Despite his prolific production and vigorous work ethic, Clayton’s son acknowledged that his father wasn’t a very good businessman. His insistence on perfection, often caused him to go over budget for a project, and he would continue working at his own expense. He mostly left financial arrangements to others. His concern centered on creating outstanding buildings. Eventually, his relaxed business practices and dependence on a partner to follow through on a contract while Clayton was out of town, caused him to forfeit a bond that eventually resulted in bankruptcy. As the legal battle dragged on for ten years, many clients turned their backs on him and refused to pay. Devastated by the loss of his integrity and prestige, the final blow came when the 1900 storm––still considered the worst natural disaster in US history––severely damaged or destroyed many of his finest designs.
He continued to get small projects such as the design and reconstruction of the main building of St. Edward’s University in Austin after a fire damaged the original structure. He built the new Incarnate Word Academy in Houston, but he could never get a bond for a large contract.
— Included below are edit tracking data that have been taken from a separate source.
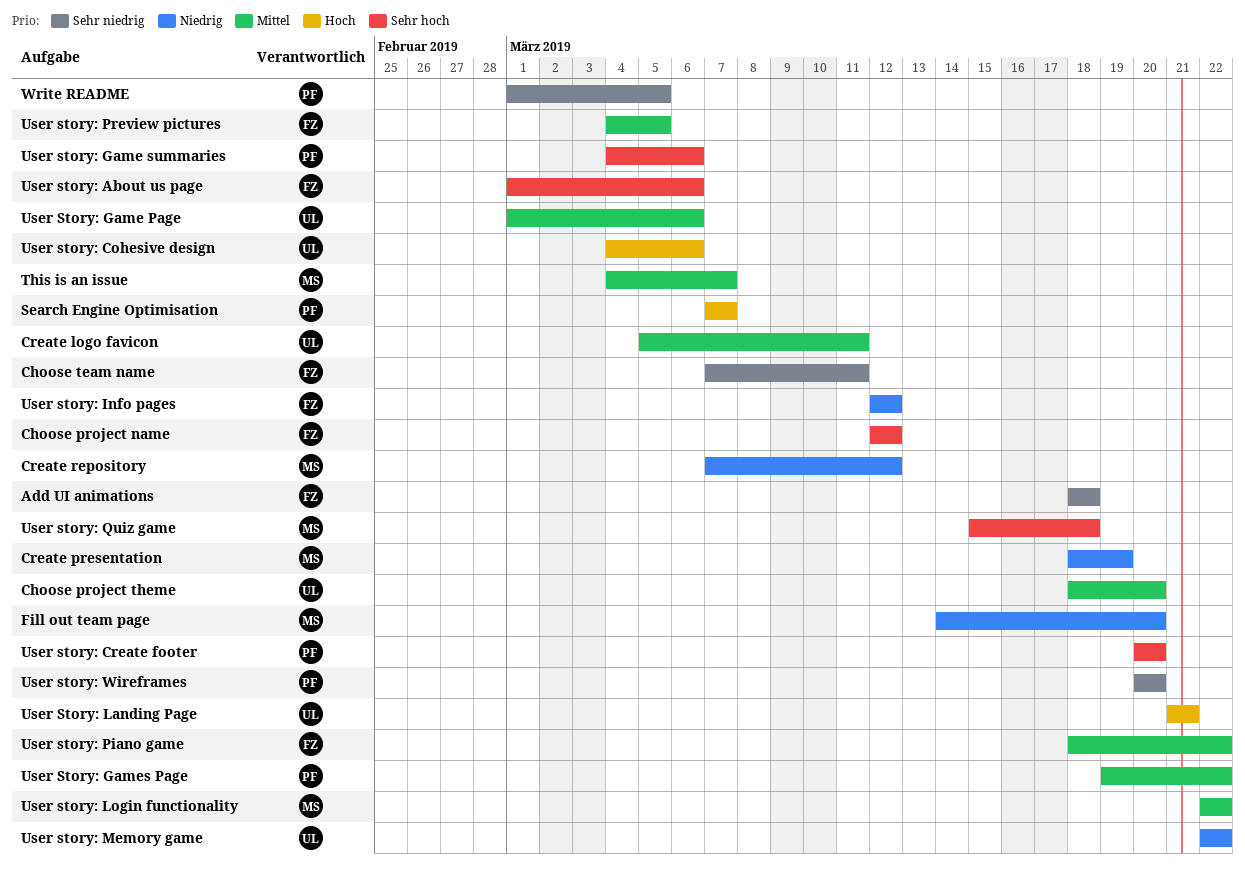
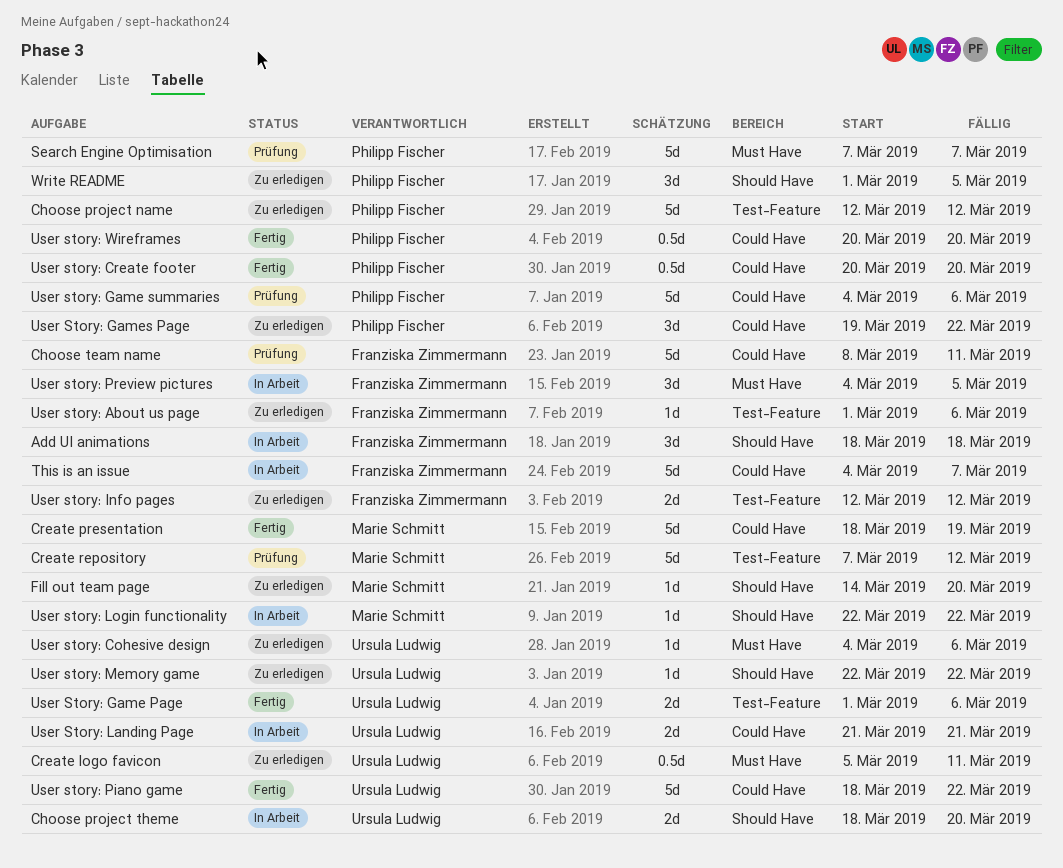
Choose project name, owner: Franziska Zimmermann -> Philipp Fischer
Choose team name, start: Mar 7 -> Mar 8
This is an issue, owner: Marie Schmitt -> Franziska Zimmermann
User story: Piano game, owner: Franziska Zimmermann -> Ursula Ludwig
User story: Quiz game: present -> none

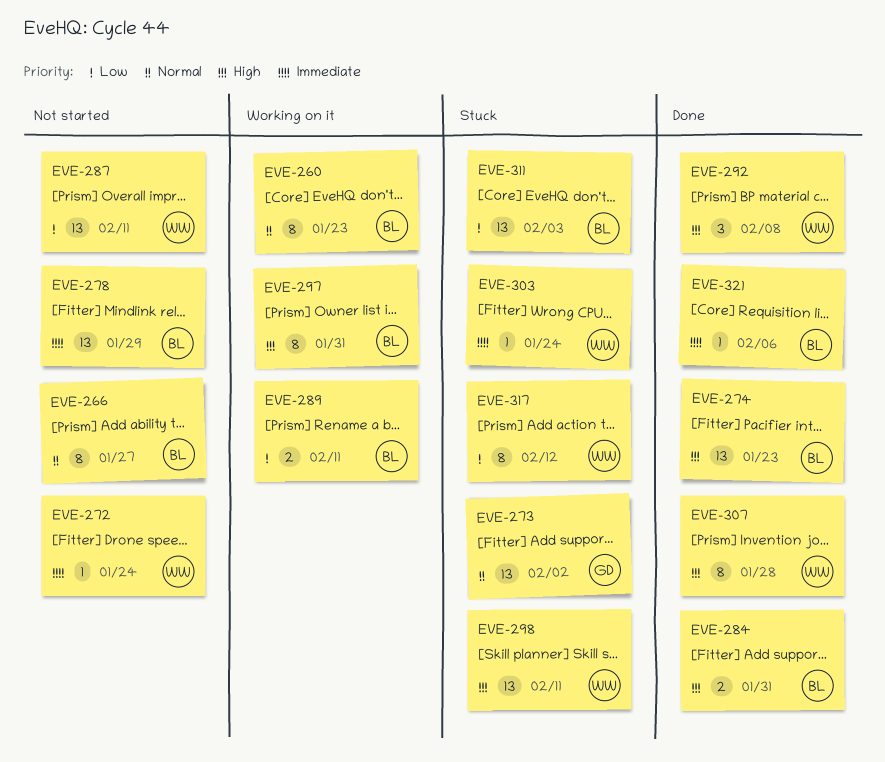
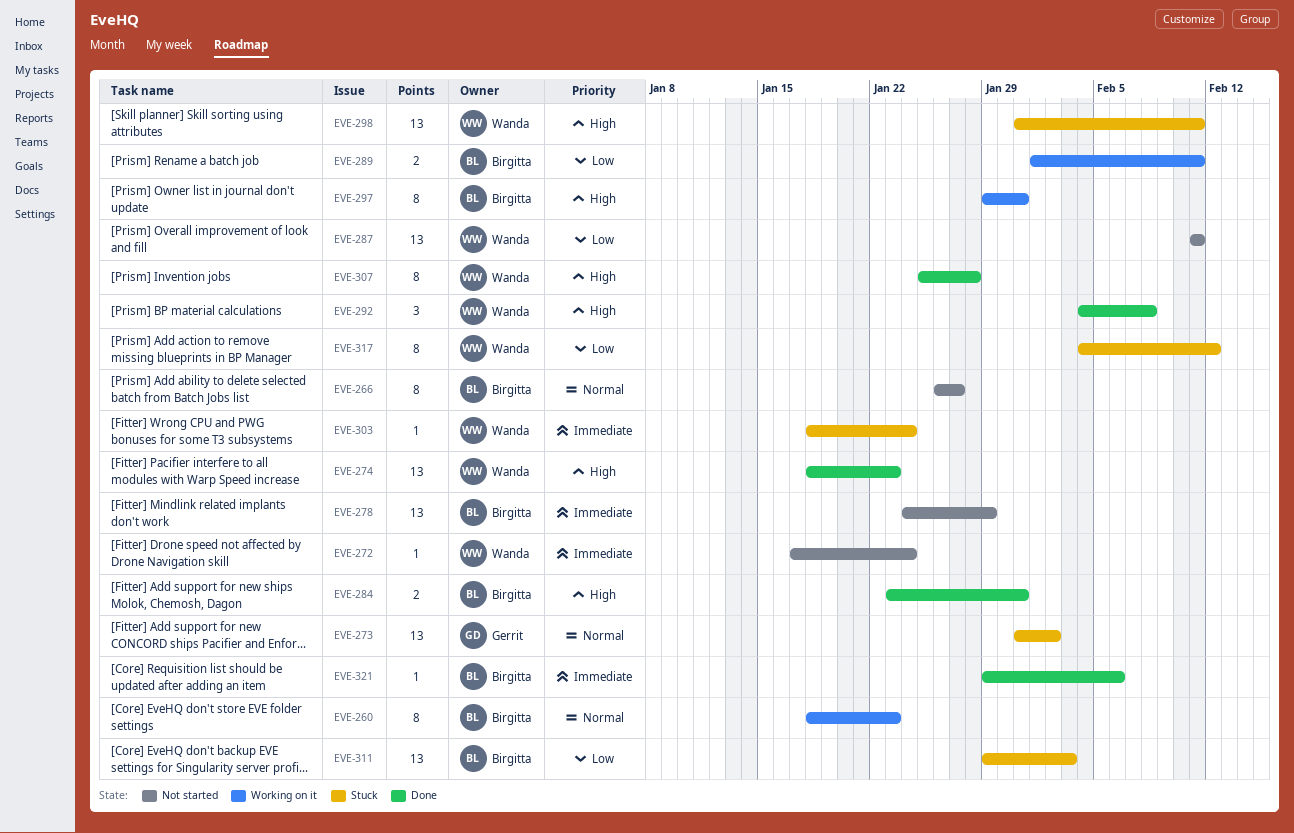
EVE-274, owner: Birgitta -> Wanda

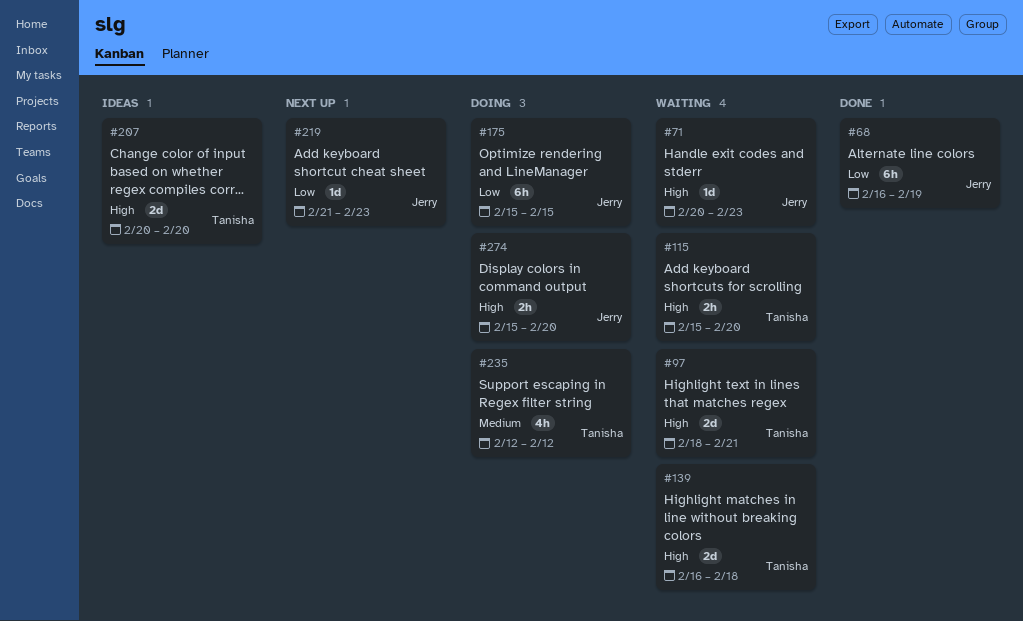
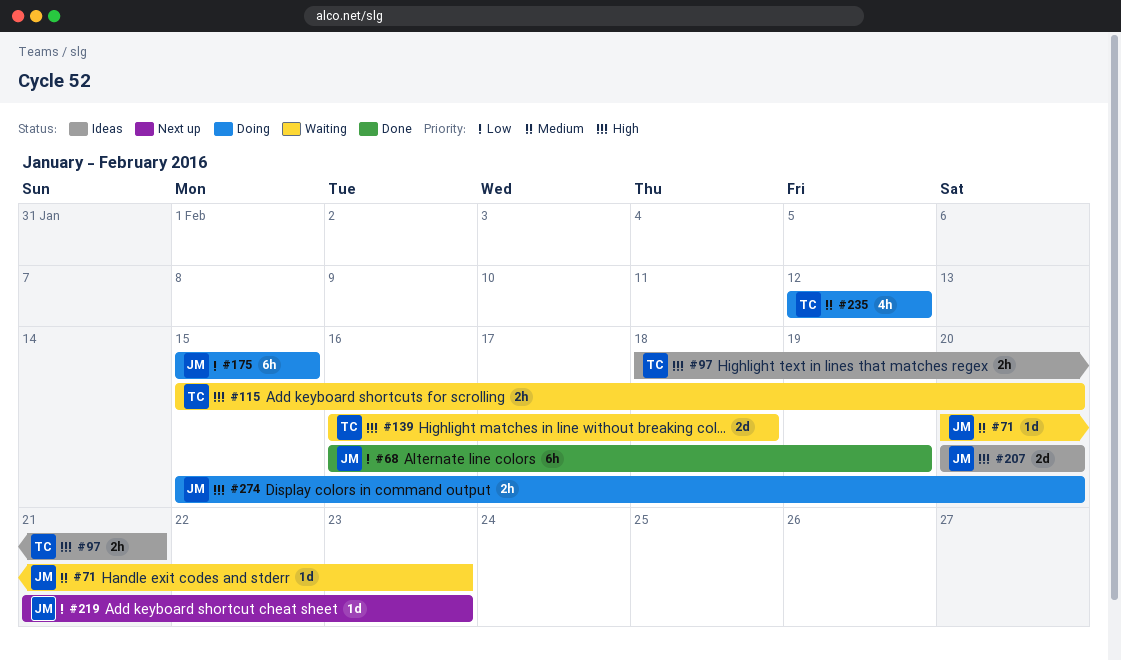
#71, priority: High -> Medium
#97, status: Waiting -> Ideas
#97, estimate: 2d -> 2h
#207, owner: Tanisha -> Jerry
In November 1916, as he repaired a crack in his chimney, the candle he held ignited his undershirt. Severely burned, he developed pneumonia and died on December 9, 1916.
Mrs. Clayton grieved to her husband’s dear friend Rabbi Henry Cohen, that she did not have money for a proper monument. Rabbi Cohen replied, “Oh, you don’t need one, my dear Mary Lorena. He’s got them all over town. Just go around and read some cornerstones.”
Today, eight buildings of Nicholas J. Clayton design, survive on the Strand, thirty-four remain all over the country, and eighty-six have been razed. His legacy continues in the beauty and style he brought to his beloved Galveston, known as “The Texas Victorian Oasis.”